Here are the draft grades for each of the Pistons’ selections:
►Cade Cunningham, wing, Oklahoma State
The Pistons got the player they needed in a very deep draft, one who could step in immediately and be the face of the franchise and carry some of the scoring load. Cunningham is 6-foot-8 and has a varied skill set that will allow him to play multiple positions, based on what the Pistons need at any given time.
He’ll be an upgrade defensively and his ballhandling ability will allow him and Killian Hayes to mesh seamlessly and become a more dangerous offense. If he can shoot anywhere near his college production on 3-pointers (40%), he’ll be an instant upgrade, in addition to the acumen he has defensively, with his size and ability to guard multiple positions.
There was some consideration to pick either Jalen Green or Evan Mobley, but the safe pick was Cunningham.

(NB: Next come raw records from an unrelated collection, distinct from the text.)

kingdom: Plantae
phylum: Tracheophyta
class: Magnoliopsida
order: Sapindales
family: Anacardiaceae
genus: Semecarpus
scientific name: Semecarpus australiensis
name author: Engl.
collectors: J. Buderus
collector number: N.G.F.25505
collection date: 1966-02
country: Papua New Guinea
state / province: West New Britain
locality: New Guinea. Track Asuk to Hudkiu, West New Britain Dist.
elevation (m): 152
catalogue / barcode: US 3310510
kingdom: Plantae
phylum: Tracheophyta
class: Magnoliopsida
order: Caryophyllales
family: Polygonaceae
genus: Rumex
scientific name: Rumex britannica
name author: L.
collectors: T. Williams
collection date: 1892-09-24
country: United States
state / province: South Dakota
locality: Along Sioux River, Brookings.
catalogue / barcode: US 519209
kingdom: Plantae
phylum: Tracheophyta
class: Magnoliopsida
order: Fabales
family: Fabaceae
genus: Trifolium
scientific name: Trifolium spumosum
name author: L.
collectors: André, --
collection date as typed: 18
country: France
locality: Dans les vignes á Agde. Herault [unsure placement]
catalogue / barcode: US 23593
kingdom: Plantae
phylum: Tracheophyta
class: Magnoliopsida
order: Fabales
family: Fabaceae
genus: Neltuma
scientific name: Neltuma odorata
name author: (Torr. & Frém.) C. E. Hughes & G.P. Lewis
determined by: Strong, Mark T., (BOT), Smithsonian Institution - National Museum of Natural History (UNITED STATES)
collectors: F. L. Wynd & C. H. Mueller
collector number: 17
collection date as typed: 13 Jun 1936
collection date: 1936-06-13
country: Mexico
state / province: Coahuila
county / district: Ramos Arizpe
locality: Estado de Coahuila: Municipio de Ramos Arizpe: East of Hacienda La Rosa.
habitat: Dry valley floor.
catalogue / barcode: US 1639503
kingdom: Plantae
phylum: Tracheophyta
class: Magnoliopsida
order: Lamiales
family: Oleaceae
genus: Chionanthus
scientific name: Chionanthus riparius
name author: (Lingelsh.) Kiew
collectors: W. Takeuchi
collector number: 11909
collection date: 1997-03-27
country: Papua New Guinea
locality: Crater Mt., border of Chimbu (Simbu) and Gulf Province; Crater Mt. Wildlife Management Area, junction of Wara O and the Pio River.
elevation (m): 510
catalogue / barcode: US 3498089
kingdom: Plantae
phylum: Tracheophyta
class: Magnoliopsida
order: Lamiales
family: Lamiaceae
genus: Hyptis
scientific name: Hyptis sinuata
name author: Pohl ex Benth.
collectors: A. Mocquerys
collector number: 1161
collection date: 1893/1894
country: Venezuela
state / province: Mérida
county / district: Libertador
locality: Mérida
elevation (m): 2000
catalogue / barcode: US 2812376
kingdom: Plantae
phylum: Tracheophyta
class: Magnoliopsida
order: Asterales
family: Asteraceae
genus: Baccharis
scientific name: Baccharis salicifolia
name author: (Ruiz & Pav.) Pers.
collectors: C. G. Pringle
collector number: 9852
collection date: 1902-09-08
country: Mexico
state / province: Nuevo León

►Isaiah Livers, wing, Michigan
Finding value at the No. 42 pick is sometimes difficult. But with the depth in this draft, the Pistons had more options than teams picking in this spot in most years. Livers has good size at 6-foot-7, and he showed in his four years with the Wolverines that he can shoot. He hit 43% on 3-pointers last season, and reuniting with former coach John Beilein, who is an adviser in player development with the Pistons, will help as well.
There is a logjam at the wing spots, so if Livers doesn’t make the Pistons’ roster, he could be a natural fit with the Motor City Cruise in the G League, who begin play this fall. He’ll have time to develop there and still be able to learn the Pistons’ system. It’s a name many people around the state know, so having him there could make sense.
►Luka Garza, center, Iowa
How does the unanimous national player of the year end up being available late in the second round? Good question. Garza isn’t a traditional dominating center, but he brings a solid skill set to the NBA. Garza shot 44% on 3-pointers during his senior season with the Hawkeyes and shot 55% overall from the field.
He’s durable, having played in 127 games in his four-year career, and finishing as Iowa’s all-time leading scorer with 2,306 points. What gets lost in Garza’s game is that he’s not just a perimeter player; he’s solid in the post and can be as effective inside as he is from beyond the arc.
At 6-foot-11, he can carve out space and be a solid inside presence.
In terms of value, this is very good at No. 52.
►Balsa Koprivica, center, Florida State
With their final pick, the Pistons opted for another big man, with the 7-foot-1 Koprivica getting the nod. Koprivica, 21, played two years with the Seminoles and he posted 9.1 points and 5.6 rebounds as a sophomore. In the ACC Tournament, earned a first-team selection, with 14 points, 10.5 rebounds and 3 blocks.
There were other options available at No. 57 in the draft, but taking a chance on Koprivica doesn’t hurt.